Neroli oil may also reduce blood pressure by acting on the autonomic nervous system. Olfactory stimulation with limonene, which is abundant in neroli essential oil, was found to elevate sympathetic nerve activity by activating H1 receptors in an animal model [14]. Moreover, neroli oil has been reported to contain adrenergic amines such as synephrine, octopamine, and tyramine [25]. These results suggest that neroli oil treatment modulates autonomic nerves to reduce blood pressure.

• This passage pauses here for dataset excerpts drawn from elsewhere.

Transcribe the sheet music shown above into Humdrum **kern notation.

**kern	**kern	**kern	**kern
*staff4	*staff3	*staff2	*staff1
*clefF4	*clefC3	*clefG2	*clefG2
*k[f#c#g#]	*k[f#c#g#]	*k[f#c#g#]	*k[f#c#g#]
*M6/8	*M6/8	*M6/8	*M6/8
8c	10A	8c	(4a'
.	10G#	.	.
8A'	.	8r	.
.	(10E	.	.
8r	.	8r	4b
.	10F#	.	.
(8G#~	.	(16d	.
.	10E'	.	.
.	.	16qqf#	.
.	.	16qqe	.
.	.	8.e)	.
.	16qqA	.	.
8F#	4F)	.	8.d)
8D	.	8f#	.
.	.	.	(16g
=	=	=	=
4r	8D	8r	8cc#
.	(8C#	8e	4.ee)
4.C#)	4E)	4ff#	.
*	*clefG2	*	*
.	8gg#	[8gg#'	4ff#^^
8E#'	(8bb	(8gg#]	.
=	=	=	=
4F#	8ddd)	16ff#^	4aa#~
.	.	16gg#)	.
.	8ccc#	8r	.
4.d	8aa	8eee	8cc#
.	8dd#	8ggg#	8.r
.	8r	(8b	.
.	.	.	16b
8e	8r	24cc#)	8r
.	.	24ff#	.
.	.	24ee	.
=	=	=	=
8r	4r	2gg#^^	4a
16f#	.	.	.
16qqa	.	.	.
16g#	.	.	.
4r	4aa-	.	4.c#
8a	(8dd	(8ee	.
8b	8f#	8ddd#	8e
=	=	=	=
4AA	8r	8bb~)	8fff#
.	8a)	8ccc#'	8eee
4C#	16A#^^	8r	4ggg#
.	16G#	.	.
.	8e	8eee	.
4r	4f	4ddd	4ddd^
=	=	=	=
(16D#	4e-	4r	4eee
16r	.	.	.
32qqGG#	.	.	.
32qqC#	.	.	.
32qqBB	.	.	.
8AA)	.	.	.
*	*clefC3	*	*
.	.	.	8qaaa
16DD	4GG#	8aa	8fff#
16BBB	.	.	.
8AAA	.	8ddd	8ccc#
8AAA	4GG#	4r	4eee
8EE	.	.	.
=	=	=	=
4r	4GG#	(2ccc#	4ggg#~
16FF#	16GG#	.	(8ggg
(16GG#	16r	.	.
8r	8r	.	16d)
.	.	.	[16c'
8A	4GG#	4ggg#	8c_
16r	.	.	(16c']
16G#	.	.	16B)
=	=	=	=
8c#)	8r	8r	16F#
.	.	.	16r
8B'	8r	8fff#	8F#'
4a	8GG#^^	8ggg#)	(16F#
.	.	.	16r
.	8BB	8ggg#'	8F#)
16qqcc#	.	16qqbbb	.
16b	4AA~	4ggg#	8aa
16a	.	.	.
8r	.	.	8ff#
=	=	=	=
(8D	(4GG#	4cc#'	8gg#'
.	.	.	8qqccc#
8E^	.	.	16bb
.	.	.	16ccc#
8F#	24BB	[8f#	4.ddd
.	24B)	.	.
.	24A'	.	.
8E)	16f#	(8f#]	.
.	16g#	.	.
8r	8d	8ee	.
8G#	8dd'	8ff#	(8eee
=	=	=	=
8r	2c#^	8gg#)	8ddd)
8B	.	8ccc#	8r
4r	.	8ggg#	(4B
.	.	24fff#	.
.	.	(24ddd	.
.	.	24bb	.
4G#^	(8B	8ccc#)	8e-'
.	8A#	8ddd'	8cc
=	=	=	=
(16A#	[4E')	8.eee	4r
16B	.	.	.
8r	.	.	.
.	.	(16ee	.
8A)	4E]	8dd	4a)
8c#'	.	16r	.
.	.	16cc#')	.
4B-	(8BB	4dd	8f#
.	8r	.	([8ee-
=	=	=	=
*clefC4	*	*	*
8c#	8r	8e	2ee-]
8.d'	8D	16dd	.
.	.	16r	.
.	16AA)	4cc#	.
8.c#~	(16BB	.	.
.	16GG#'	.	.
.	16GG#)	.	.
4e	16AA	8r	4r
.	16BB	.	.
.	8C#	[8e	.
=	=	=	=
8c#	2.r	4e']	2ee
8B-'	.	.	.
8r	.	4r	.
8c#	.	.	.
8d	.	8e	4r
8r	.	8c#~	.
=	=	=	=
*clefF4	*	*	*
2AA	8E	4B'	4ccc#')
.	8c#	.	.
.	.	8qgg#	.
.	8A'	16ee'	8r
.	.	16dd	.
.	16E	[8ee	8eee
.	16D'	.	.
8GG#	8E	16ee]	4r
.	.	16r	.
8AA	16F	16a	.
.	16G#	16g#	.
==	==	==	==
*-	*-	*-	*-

Herbal remedies for treatment of climacteric symptoms include black cohosh, hops, wild yam, and ginseng [8]. Terpenes, composed of isoprene as a building block, can be found in most of these herbs, as well as in neroli oil. Although serum estrogen levels did not increase significantly after neroli oil treatment, serum estrogen slightly increased in the 0.5% neroli oil group while slightly decreasing in the other two groups. Similar to other herbs, neroli oil may affect the endocrine system in alleviating menopausal symptoms.
5. Conclusion
In summary, the present randomized controlled trial showed that inhalation of neroli oil by postmenopausal women improved their quality of life related to menopausal symptoms, increased sexual desire, and reduced blood pressure. In addition, inhalation of neroli oil may reduce stress levels and stimulate the endocrine system. These findings indicate that neroli oil can be used to relieve various symptoms related to menopause.
Acknowledgments
This work was supported by a National Research Foundation of Korea (NRF) Grant funded by the Korean government (MEST) (no. 2012R1A2A2A02007145) and the Institute of Nursing Research, Korea University Grant.
Conflict of Interests
The authors declare that there is no conflict of interests regarding the publication of this paper.